At two, she was not quite a big girl and not quite a baby. I remember the “Me Do it’s” and the Whys” and words like “Lello” (Yellow) or “Tephalone” (Telephone). I remember sweet cuddles at bedtime and little bits of cut up grapes and hot dogs so she would not choke. I remember that she ate like a little bird and she rarely got any on her. I remember realizing that I was watching her turn into a little person with her own ideas and her own little sense of humor. She was just starting to crack jokes and crack us up. I remember thinking that she was forming in front of us and being in awe of that. Her list of vocabulary words would grow consistently with her. She would sprout up and out, and then up again.. I remember thinking that I wished I had stopped growing on an up cycle and wondering if Mogo will too.
The baby is gone, there is no toddler, and she is big. The curls have all fallen out. Her face looks big. Her words are big, and she has BIG ideas. “Lello” is only uttered when she is trying to be cute. There are a lot more “Why’s” now but the answers are oh so much more complicated and “because” has never sufficed. She is still learning and growing everyday. It seems as if she grows an inch each night. I remember two, it was wonderful and terrible and exciting and exhausting. Such is parenthood.

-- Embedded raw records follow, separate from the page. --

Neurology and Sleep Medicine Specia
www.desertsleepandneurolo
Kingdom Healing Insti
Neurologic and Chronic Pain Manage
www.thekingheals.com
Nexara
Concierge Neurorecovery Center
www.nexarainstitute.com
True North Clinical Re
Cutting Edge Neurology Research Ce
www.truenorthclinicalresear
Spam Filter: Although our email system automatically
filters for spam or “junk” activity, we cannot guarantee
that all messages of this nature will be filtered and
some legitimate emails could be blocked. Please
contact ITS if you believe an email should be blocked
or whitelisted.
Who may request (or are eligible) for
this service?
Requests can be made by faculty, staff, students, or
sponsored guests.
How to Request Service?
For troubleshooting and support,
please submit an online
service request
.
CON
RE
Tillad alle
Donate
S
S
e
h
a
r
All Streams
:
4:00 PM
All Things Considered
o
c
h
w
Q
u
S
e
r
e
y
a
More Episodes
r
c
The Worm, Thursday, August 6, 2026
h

He’d be two now if not for the whole death thing.
Judging by Mogo at two, this would be the first year that he would have noticed Christmas. Mogo would be telling him all about Santa and the Reindeer. She would remind him to behave and threaten to tell Santa on him to keep him in line and out of her things. She would have shown him just the right amount of jelly beans to put on his Gingerbread house and tell him if he was making a mess. She would have taken over and just done the damn thing for him, I am sure of it. I would have been nice to have four instead of just three.
I imagine a little version of my Old Man. His Polo shirt buttoned all the way up to his chin and little Chuck Taylor’s on his feet. I imagine those big blue eyes with the wickedly thick eyelashes looking up at me. I wonder if he would have been as smart as Mogo is or if he would be loveable but dumb as a rock (Nah, not possible). I wonder if he would have been a bit of a spaz or if he would be calm and cool. Would he have been slapstick funny or sarcastic funny like the rest of the family? Would he have been into dinosaurs, reptiles, cowboys, and Indians like his Dad? Would he be getting a pair of red cowboy boots for Christmas and singing “Rhinestone Cowboy?” (Yeah, you don’t really want to ask).
So, apparently, I have given this a little too much thought. Truth is I am not talking about Aidan here. I am not talking about the sweet boy with the extra pinky and the missing organs that I held & cried over. I am talking about a dream. His little body was not able to make it to birth let alone to two years old. The numerous problems inside that seemingly perfect body would have never allowed it. If he had been allowed to live, he would have never made it to two. Perhaps it was a kindness from the Universe that it happened the way it did. Perhaps I should be grateful. I’m not grateful though. I like the dream better and I wish I could see him at two.